In 2016 we had multiple pop locked servers for Cyrodiil with much higher population caps. Now on PC/NA, we struggle to have one! My DC que for Saturday night prime time was 2. 2! Those people stuck around in 2016 despite the awful lag because at its core, Cyrodiil’s PvP combat was fun. Now they’re gone. Gone because they are thinking the same thing I do when I log into Cyrodiil just to mess around by myself. What in the Oblivion is my Templar supposed to do against these groups when they are rampaging on the third floor of Arrius? Back in February 2019, ZOS admitted Templars were struggling [see 4.3.5], just like they admitted June 2023 [see 9.0.5]. Now, I can taunt them. Really? That’s all I’m getting after years of waiting for a decent update? It’s painful to see a PvP that was fun to play forget what made it so charming. Here we are, in this supposedly epic power fantasy with a questline that had us literally defeat a Daedric Prince.
Yet we are so powerless, impotent, and pathetic.
Conclusion
First the obvious. Stop nerfing our damage. Stop buffing AoE healing/shielding.
Did you know that after 2015:
of the 11 Templar offensive abilities: 9 nerfs, 1 neutral, 1 buff
of the 8 Templar defensive abilities: 1 nerf, 7 buffs
That’s just not fun. It just isn’t possible to have a dynamic game with a variety of effective offensive builds when combat updates have so heavily favored the defensive.

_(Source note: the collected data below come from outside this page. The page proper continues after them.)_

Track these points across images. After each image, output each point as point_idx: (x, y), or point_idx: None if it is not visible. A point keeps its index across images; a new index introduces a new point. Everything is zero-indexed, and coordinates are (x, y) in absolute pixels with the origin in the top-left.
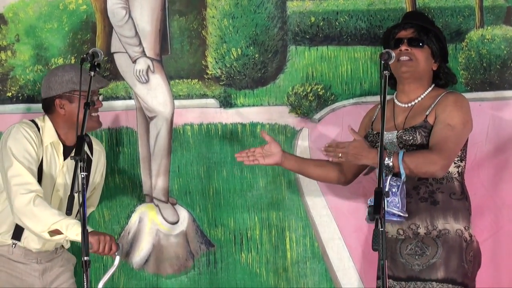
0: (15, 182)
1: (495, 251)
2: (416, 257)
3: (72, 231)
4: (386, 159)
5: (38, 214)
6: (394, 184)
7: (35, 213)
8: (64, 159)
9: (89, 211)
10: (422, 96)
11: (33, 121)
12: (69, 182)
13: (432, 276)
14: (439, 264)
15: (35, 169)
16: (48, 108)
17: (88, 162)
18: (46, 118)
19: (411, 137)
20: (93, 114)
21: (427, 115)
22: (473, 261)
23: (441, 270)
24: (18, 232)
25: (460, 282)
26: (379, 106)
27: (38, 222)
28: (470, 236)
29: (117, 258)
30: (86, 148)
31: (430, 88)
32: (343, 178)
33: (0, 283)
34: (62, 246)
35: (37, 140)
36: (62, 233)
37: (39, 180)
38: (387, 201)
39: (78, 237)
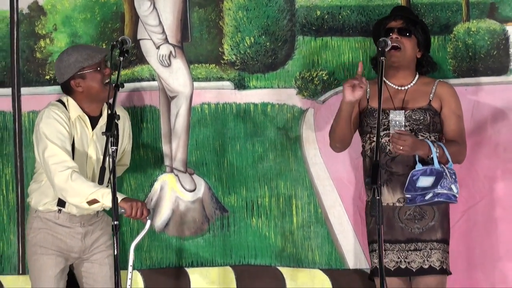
0: (52, 162)
1: (474, 220)
2: (416, 221)
3: (107, 198)
4: (433, 148)
5: (76, 187)
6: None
7: (74, 187)
8: (92, 129)
9: (123, 169)
10: (413, 82)
11: (59, 100)
12: (100, 149)
13: (433, 237)
14: (437, 226)
15: (69, 146)
16: (68, 90)
17: (116, 129)
18: (69, 97)
19: (421, 117)
20: (106, 82)
21: (431, 100)
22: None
23: (439, 232)
24: (62, 200)
25: (448, 242)
26: (368, 83)
27: (77, 195)
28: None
29: (148, 222)
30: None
31: (417, 75)
32: (348, 143)
33: (46, 243)
34: (104, 209)
35: (66, 119)
36: (99, 201)
37: (73, 153)
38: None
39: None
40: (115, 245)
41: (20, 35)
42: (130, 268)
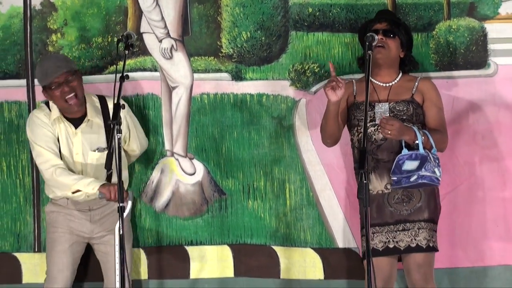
0: (39, 161)
1: (455, 202)
2: (404, 204)
3: (88, 187)
4: (418, 135)
5: (61, 181)
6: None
7: (58, 181)
8: (76, 128)
9: (135, 155)
10: (397, 79)
11: (47, 102)
12: (88, 144)
13: (420, 217)
14: (424, 207)
15: (54, 145)
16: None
17: (105, 120)
18: None
19: (405, 108)
20: (67, 97)
21: (413, 94)
22: (439, 203)
23: (426, 212)
24: None
25: (436, 221)
26: (354, 81)
27: (62, 187)
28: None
29: (129, 203)
30: (95, 113)
31: (400, 74)
32: (338, 138)
33: (57, 223)
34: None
35: (48, 120)
36: (81, 190)
37: (60, 150)
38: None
39: (94, 191)
40: (120, 225)
41: (33, 29)
42: (117, 248)
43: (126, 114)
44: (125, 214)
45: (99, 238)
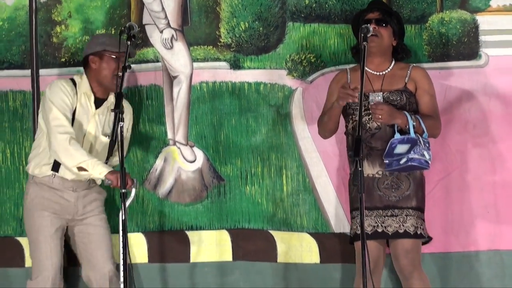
0: (54, 124)
1: (447, 189)
2: (393, 190)
3: (96, 170)
4: (409, 119)
5: (71, 151)
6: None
7: (69, 150)
8: (96, 108)
9: (115, 159)
10: (390, 68)
11: (71, 78)
12: (101, 129)
13: (408, 204)
14: (412, 195)
15: (70, 116)
16: (85, 64)
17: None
18: (84, 75)
19: (398, 98)
20: (116, 74)
21: (406, 83)
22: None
23: (414, 200)
24: (56, 165)
25: (423, 210)
26: (348, 70)
27: (70, 158)
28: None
29: (133, 190)
30: (113, 100)
31: (393, 62)
32: (336, 131)
33: (42, 207)
34: (94, 181)
35: (71, 92)
36: (87, 171)
37: (72, 124)
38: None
39: (100, 175)
40: (123, 211)
41: (38, 21)
42: (120, 232)
43: (130, 117)
44: (129, 201)
45: (81, 220)
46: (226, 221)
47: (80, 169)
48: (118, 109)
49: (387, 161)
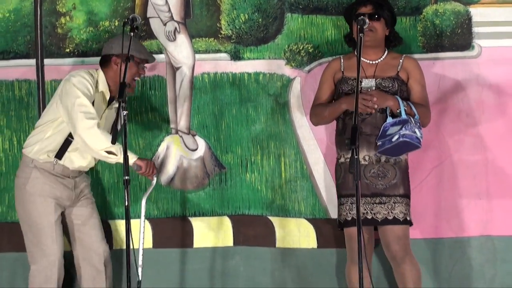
0: (81, 110)
1: (440, 176)
2: (379, 178)
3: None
4: (400, 102)
5: (101, 135)
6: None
7: (98, 135)
8: (106, 107)
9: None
10: (383, 57)
11: (89, 71)
12: (107, 126)
13: (396, 192)
14: (399, 183)
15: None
16: (105, 62)
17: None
18: (100, 71)
19: (390, 84)
20: (135, 78)
21: (398, 71)
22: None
23: (401, 188)
24: (61, 153)
25: (409, 197)
26: (341, 57)
27: (100, 141)
28: None
29: (155, 179)
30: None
31: (386, 51)
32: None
33: (44, 192)
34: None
35: (93, 85)
36: (116, 155)
37: None
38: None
39: (130, 161)
40: (126, 197)
41: (43, 12)
42: (142, 218)
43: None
44: (151, 189)
45: (75, 204)
46: (227, 208)
47: (109, 153)
48: (121, 98)
49: (380, 143)
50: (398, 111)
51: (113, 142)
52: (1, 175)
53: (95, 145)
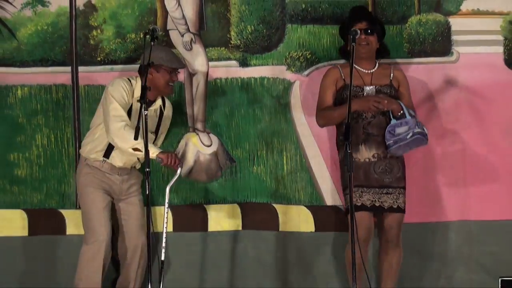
0: (114, 114)
1: (425, 167)
2: (386, 173)
3: (149, 150)
4: (402, 105)
5: (127, 136)
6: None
7: (125, 135)
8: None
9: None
10: (375, 67)
11: (128, 78)
12: (150, 126)
13: (400, 184)
14: (401, 177)
15: (126, 110)
16: (143, 71)
17: (160, 114)
18: (138, 78)
19: (388, 90)
20: (170, 83)
21: (391, 80)
22: None
23: (402, 181)
24: (108, 152)
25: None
26: (339, 66)
27: (126, 141)
28: None
29: (179, 169)
30: (161, 103)
31: (377, 63)
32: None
33: (94, 184)
34: (135, 166)
35: (130, 92)
36: (141, 151)
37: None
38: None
39: (153, 155)
40: (147, 186)
41: (77, 26)
42: (166, 205)
43: (170, 115)
44: (175, 179)
45: (124, 199)
46: (237, 196)
47: (136, 149)
48: (142, 100)
49: (390, 142)
50: (399, 113)
51: (135, 138)
52: (40, 167)
53: (121, 143)
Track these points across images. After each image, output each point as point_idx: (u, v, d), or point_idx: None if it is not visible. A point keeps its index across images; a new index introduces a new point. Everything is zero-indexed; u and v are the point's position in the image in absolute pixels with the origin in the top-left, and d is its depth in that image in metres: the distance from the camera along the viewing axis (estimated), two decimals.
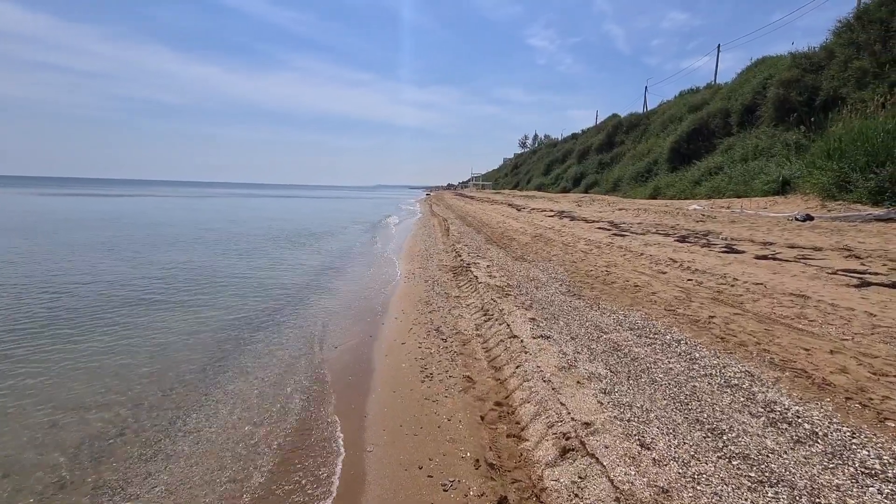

Yes I can count. Eclipse use to be both an offensive and defensive skill
Second the not so obvious. I think ZOS ought to seriously reconsider their commitment to standardization. Aside from my distaste that it has homogenized our classes and has resulted in repetitive, cookie-cutter gameplay, the origin point of the imbalance between offensive and defense stems from the 2019 decision to standardize everything in the game. The nerfs to the skills Searing Strike and Dark Flare happened only after 2019 and were driven by the desire for standardization. The buffs to AoE heals occurred only when ZOS went to standardization.
What I would suggest ZOS should do
I have ideas and I have been thinking about how to make PvP more inviting to average players and Cyrodiil more fun. However, these changes are so deeply rooted in ESO’s combat, I am seeing that things are not so easy as buff damage + nerf healing (although that needs to happen). I will put some suggestions later this week after thinking about it some more. Three things I’m 1000% convinced need to happen
- We have 8 years of combat updates that are heavily biased in favor of the defensive. We have a Cyrodiil map in bad need of reform. We have obvious teething problems with the new Battleground system. It is simply unrealistic to expect the same person who is lead PvP dev and lead combat dev to possibly come up with timely solutions to those very different problems.
- ZOS must raise Cyrodiil’s population caps so average players have something to do other than get farmed on the 3rd floor of tri-keeps.
- While the same HoT stacking needs to end, if ZOS is serious about silencing complaints about invincible “ball groups,” they to take a long look into Evasion, AoE shielding, and mobility.